Klaatu barada nikto...

It's difficult to believe, but there was a time--and not really so long ago--when science fiction was viewed as a lowbrow, downmarket niche for adolescent males between, say, 12 and 62. But around 1977 something changed. That was the year Star Wars came out. Prior to this, science fiction retained the indelible stamp of its lowly origin. Even something as popular as Star Trek existed only as a cult phenomenon, one whose scattered fans lamented the series' demise with no awareness that it was about to become a full-blown Hollywood franchise. Before 1977 you could still experience the secret, subversive pleasure of discovering some obscure and disreputable sci-fi author wedged in between the comic books and pornography of a seedy secondhand bookshop.

To be sure, there were always a few well-thumbed copies of Ray Bradbury's R is for Rocket and The Martian Chronicles on my school's library bookshelves, but this was tame stuff, vanilla sci-fi. You certainly weren't going to find Phillip Jose Farmer, Harlan Ellison, Philip K. Dick or Chester Anderson at school. I recall reading Farmer's Image of the Beast when I was about 14 or 15. It's a novel so lurid and bizarre that scenes from it have stuck with me for decades: corpses flayed, filled with helium and bobbing around the ceiling of a ballroom like party balloons, a prostitute/vampiress with a snake coiled in her womb that bore the head of Giles de Rais, and fog like green milk curdling across a dystopian Los Angeles cityscape. I would pass this novel along to my pals, looking both ways up and down junior high halls and muttering sotto voce, "You have got to read this."

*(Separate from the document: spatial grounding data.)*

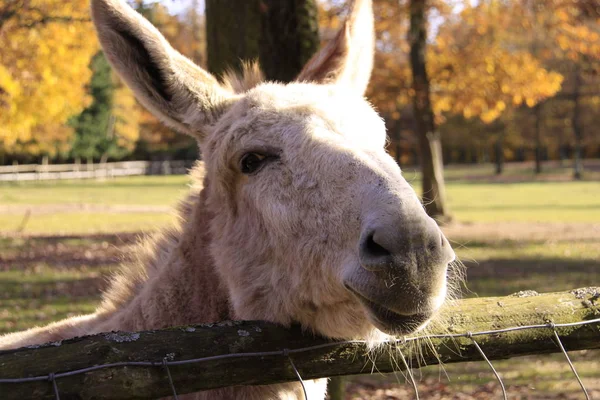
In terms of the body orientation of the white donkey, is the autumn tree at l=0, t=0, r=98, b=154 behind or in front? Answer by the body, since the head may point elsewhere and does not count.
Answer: behind

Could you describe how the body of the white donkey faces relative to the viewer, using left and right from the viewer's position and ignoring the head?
facing the viewer and to the right of the viewer
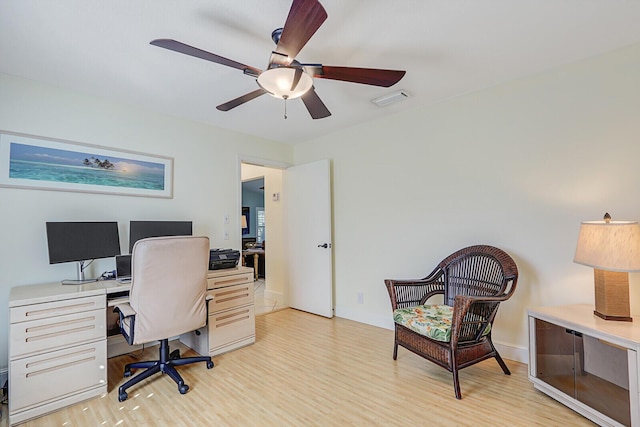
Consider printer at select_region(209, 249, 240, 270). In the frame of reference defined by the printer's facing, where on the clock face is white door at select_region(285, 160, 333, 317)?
The white door is roughly at 8 o'clock from the printer.

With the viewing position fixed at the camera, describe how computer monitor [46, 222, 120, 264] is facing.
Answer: facing the viewer

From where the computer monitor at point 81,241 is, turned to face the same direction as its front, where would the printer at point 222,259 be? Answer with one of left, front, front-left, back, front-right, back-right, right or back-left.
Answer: left

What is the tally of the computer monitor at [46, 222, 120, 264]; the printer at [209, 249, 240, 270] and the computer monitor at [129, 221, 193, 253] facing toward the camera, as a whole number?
3

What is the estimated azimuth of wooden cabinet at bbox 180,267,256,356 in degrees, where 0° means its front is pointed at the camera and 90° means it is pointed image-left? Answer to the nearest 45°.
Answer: approximately 315°

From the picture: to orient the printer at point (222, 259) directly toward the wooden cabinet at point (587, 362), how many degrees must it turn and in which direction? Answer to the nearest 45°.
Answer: approximately 45° to its left

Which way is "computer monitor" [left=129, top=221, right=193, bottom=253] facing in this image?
toward the camera

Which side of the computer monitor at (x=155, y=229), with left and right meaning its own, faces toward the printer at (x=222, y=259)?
left

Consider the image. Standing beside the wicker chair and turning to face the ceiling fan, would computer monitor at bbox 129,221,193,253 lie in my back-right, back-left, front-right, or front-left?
front-right

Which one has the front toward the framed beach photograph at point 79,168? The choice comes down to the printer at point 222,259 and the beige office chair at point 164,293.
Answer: the beige office chair

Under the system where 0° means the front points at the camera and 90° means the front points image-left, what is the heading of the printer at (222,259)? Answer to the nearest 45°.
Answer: approximately 0°

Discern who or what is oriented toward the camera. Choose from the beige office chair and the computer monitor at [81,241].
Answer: the computer monitor

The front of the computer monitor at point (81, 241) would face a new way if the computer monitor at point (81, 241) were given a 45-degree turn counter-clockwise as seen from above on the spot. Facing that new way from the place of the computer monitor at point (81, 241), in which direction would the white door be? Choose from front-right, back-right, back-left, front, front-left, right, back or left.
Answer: front-left

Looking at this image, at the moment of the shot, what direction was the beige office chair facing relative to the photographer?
facing away from the viewer and to the left of the viewer

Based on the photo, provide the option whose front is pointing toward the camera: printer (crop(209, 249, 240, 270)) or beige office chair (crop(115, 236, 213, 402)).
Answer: the printer
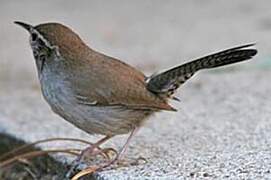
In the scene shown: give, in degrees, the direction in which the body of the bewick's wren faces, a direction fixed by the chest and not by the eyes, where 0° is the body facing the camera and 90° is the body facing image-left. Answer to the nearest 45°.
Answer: approximately 90°
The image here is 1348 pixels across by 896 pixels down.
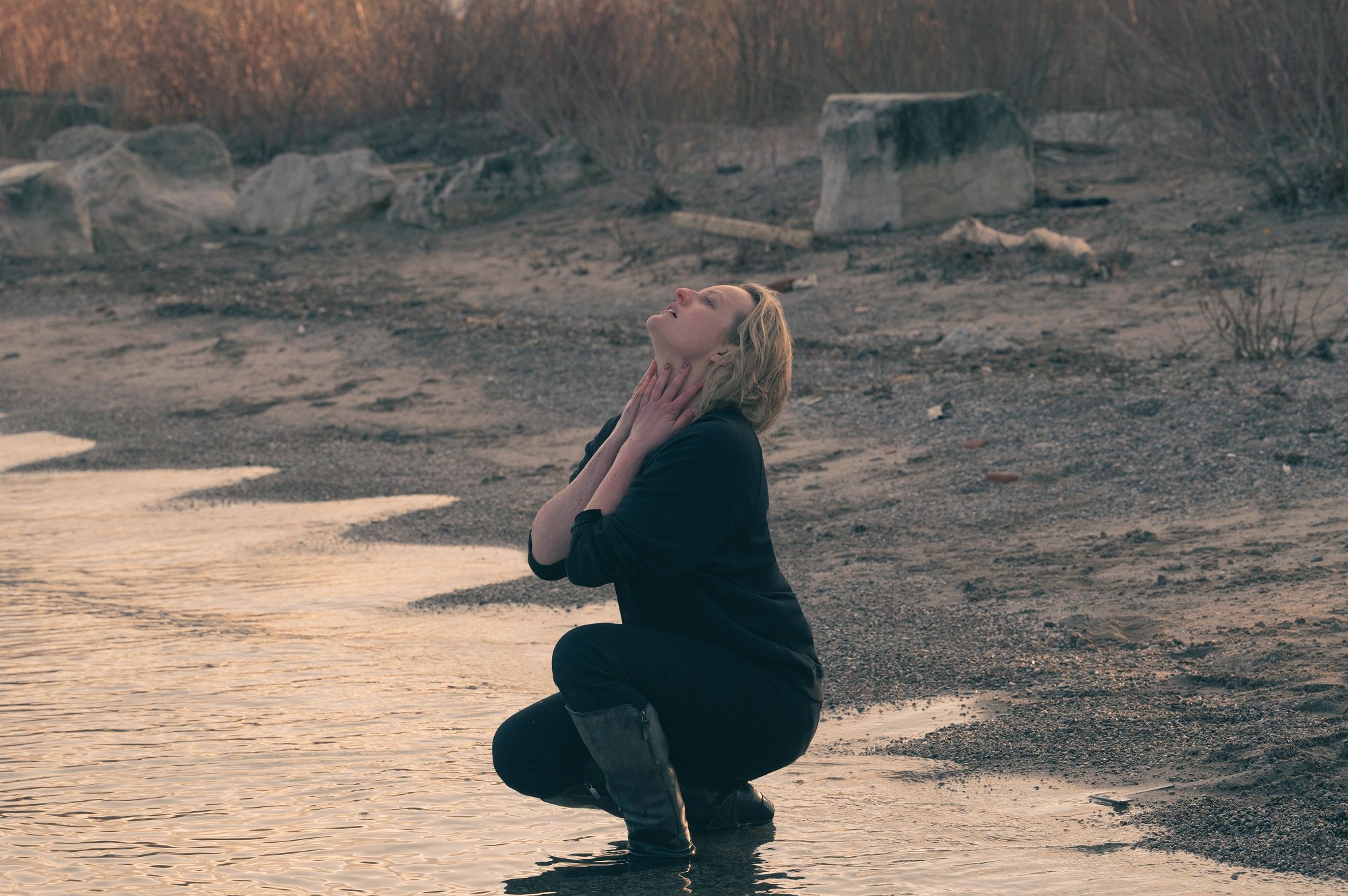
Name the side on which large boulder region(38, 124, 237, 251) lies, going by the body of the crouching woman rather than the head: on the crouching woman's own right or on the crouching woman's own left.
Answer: on the crouching woman's own right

Of course nobody makes hard and fast distinctions between literary genres any longer. We are all more "enlightened" today and willing to acknowledge that science fiction is no less legitimate a genre than any other. Like I said, Star Wars changed everything. Before it appeared science fiction was mind rot. Afterwards, it was mainstream pop culture. Before Luke, Darth and Obi Wan, technology in sci-fi movies was often depicted as something ominous. Both lowbrow films (Godzilla) and highbrow ones (2001: A Space Odyssey) shared a phobia about technology and modernity.

That vanished with R2D2 and C3PO, those cute little robots whose introduction to the world conveniently coincided with the release of the Apple II and the TSR-80, the first versions of the home computer. Within five years Matthew Broderick was playing the hacker/hero in War Games. Before 1977 computers like H.A.L. 9000 scared us; afterward, they became the tools we used to save the world. Think about it. Can you imagine a popular movie today that looked at technology as we did in the pre-1977 era? Would anyone produce a film today that portrayed computer video games as sinister mind control devices, or cell phones as Orwellian tele-screens that track our every movement? I understand the new ebook readers like Kindle and the Nook contain whispernet software that records what you read and how long you spend on a given page. All of that personal info is secretly transmitted back to the corporate mothership where your profile is as up-to-date as an East German's Stasi record. It's illegal for a librarian to pass on this information without a warrant from a judge, but it's somehow okay for corporations to do this. I don't get that.

In fact, I'm not sure I would read some of the stuff I secretly read as a kid if I knew someone were keeping tabs. My sister had a copy of Fanny Hill jammed under her mattress and my mom a copy of Gore Vidal's Myra Breckenridge and The Harrad Experiment hidden in her dresser drawer. They kept these books hidden for a reason, and finding them (along with a copy of Farmer's Blown in a secondhand bookstore) was just part of the private, adolescent thrill of reading.

That's all gone now. More's the pity.